I’d never gone carp spearing, but my friends who had, explained exactly how to do it. I must have been too excited to listen closely. I did some of it right, but I missed their most important information—and that got me into serious trouble.

After my goldfish fiasco, I tried to toe the line. At first, I was careful, but three years have passed, and I must have become careless. And wouldn’t you know, once more, it’s a fish that’s sidetracked me from walking the straight-and-narrow.

After brief stops on farms north of Dodgeville and south of Barneveld, a house in Ridgeway, and many visits to Aunt Anne’s and Uncle Earl’s farm, we landed in a small log home in Monona Village, alongside Lake Monona. It was a delightful place for a ten-year-old boy who loved to fish and explore. A lake channel ran through our backyard, and an African-like Serengeti—wide open, flat, grasslands, the grasses and shrubs as high as my head—stretched as far as the eye could see behind our house.

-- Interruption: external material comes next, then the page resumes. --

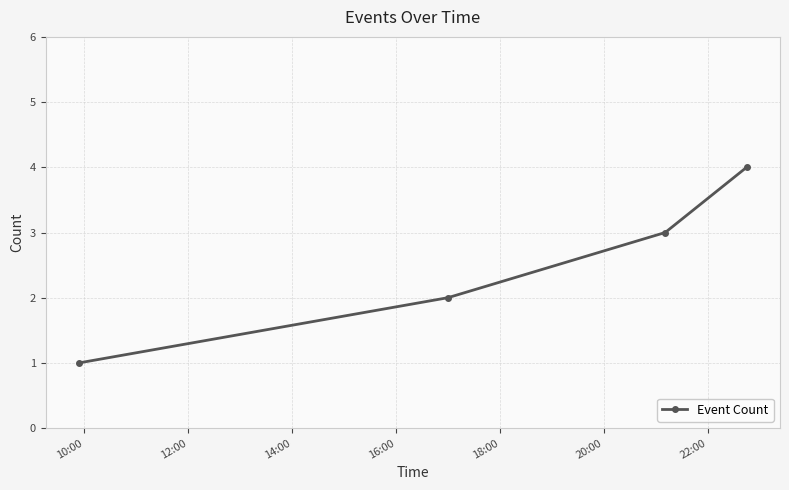

How many lines are shown in the chart?

1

I attended fifth grade at Nichols School. I’d get on the bus early morning and exit it late afternoon. Usually, I’d race inside the house to our small radio and tune into my favorite action serials: Captain Midnight, Terry and the Pirates, and Sky King. Sometimes when I was in the mood, I’d skip the serials, grab my fishing pole, and head to the channel for a bit of reflection on the day while wetting a worm in the water.

Today, my school friends were excited. Their fathers were taking them to spear carp on the weekend. When I asked them how’d they do that, they told me they possessed barbed trident-like spears with a rope attached to the handle. They could throw the spear into a carp and retrieve it with the rope. I thought, “Neat! I wish I had one of those!” I didn’t know if we had carp in our channel. I knew we had bullheads—tons of bullheads. I caught them all the time, but they didn’t excite me much. I’d been pricked too often by the barbs on their heads. And that stung like Billy-blue-blazes.

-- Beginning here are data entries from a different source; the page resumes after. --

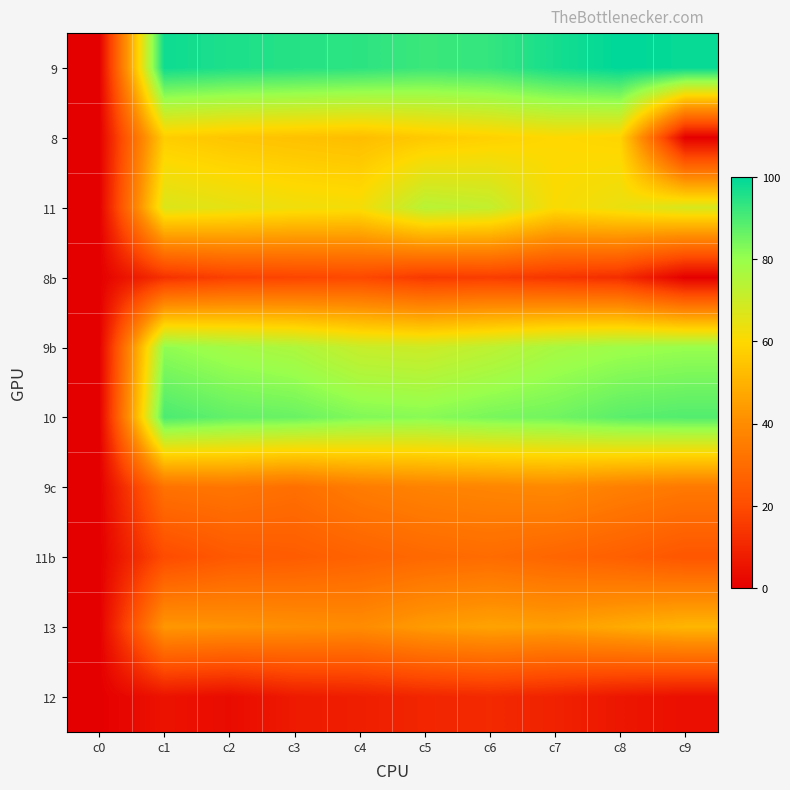

Reading left to right, list all the values displayed in this chart.

9: c0=0	c1=98	c2=96	c3=95	c4=94	c5=92	c6=93	c7=97	c8=100	c9=99
8: c0=0	c1=57	c2=55	c3=54	c4=53	c5=56	c6=58	c7=60	c8=59	c9=0
11: c0=0	c1=67	c2=65	c3=63	c4=62	c5=74	c6=72	c7=61	c8=64	c9=68
8b: c0=0	c1=13	c2=17	c3=18	c4=19	c5=15	c6=16	c7=14	c8=12	c9=0
9b: c0=0	c1=81	c2=78	c3=76	c4=71	c5=70	c6=73	c7=77	c8=79	c9=80
10: c0=0	c1=90	c2=87	c3=86	c4=83	c5=82	c6=84	c7=85	c8=88	c9=89
9c: c0=0	c1=32	c2=33	c3=31	c4=35	c5=37	c6=38	c7=39	c8=36	c9=34
11b: c0=0	c1=20	c2=24	c3=25	c4=27	c5=29	c6=30	c7=28	c8=26	c9=23
13: c0=0	c1=43	c2=42	c3=41	c4=40	c5=44	c6=46	c7=45	c8=48	c9=51
12: c0=0	c1=5	c2=3	c3=7	c4=8	c5=10	c6=11	c7=9	c8=6	c9=4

I thought about carp again when I got out of bed on Saturday morning, so I dressed rapidly and walked down to the channel to look around. The guys told me that the carp make lots of commotion along the shoreline when they come in to spawn, so that’s where they went to find them. I walked back and forth along our shoreline, but I didn’t see any commotion or fish. There was a small hill overlooking the water a few yards from our property line. I climbed that hill and looked down into the water. And there it was—the biggest fish I’d ever seen. It had to be a carp. My friends said they were big. If I only had one of those barbed spears they had told me about!

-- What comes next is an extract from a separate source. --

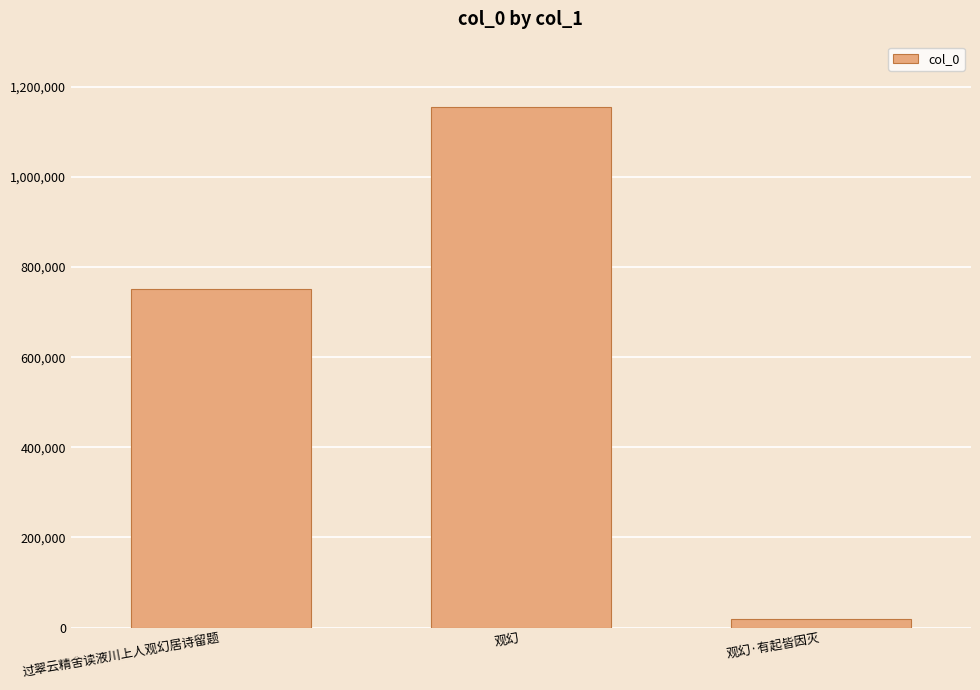

What is the sum of the values at 过翠云精舍读液川上人观幻居诗留题 and 观幻?

1907387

And then I remembered. We didn’t have a carp spear, but we had a pitchfork in the basement. Maybe I could use that. So, I raced to the basement to find that spear-like fork. Upon returning to the hilltop, I sneaked to the peak and looked down into the water. That huge carp was still there, making swirls in the water and stirring up mud, just like the guys told me the carp did.

I raised the pitchfork high over my head. Knowing I’d have to lift that monster from the water and up to the hilltop, I made sure the fork’s tines turned outward so the carp wouldn’t slip off when I lifted it. I aimed and plunged the fork toward that fish as fast as the guillotine must have descended on Marie Antoinette’s gorgeous neck. But I doubt that her executioner ended up where I ended up on this day. I hadn’t judged for the water’s depth or the soft muck below the carp. As the pitchfork plunged through the carp and continued downward into the channel’s bottom, I flew outward and downward, ending up stretched between hilltop and pitchfork. My feet dug into the hilltop, and my hands clung for dear life to that pitchfork’s handle.

black bass

It was a while before I knew if I’d catch the fish or she’d catch me. I have no idea how I did it. I suppose it was from desperation that I was able to inch my toes backward while I dropped my weight low enough so the fork followed my feet in that direction. I tell you, though, I was a mighty relieved boy when I felt secure on land once again. Because I had turned the curve of the pitchfork

outward, I was able to slowly bring that carp to the hilltop beside me.

Wow, what a specimen. I’d not seen a carp before, so I didn’t imagine they could be this big. I filled our old washtub half full of water and deposited Ms. Carp into it. Mother was impressed. It was by far the biggest fish I’d ever brought home. She asked if carp were edible. I had no idea, so she said she’d check with our neighbors.

She hadn’t got around to checking yet when the meter man arrived to read the basement’s meters. I’d gone back out to search the shoreline for more carp, so I didn’t hear the conversation. Mother came looking for me in a panic. She said she showed the meter man the big carp that I’d speared. She said that he looked down into the tub and proclaimed, “Lady, that’s no carp. That’s one of the nicest black bass I’ve ever seen. You should know that bass aren’t in season—and you’re never allowed to spear bass like you are carp. You’d better not let anyone catch you with that.”

Here I was, back in trouble with the law. I didn’t think I could possibly be as lucky as before. I knew I was about to face time up the river. But I never heard what happened to that fish. I didn’t ask, and no one said, and that was just fine with me.

I considered myself lucky once more, but I assure you, I wasn’t going to press my luck. I never went carp spearing again.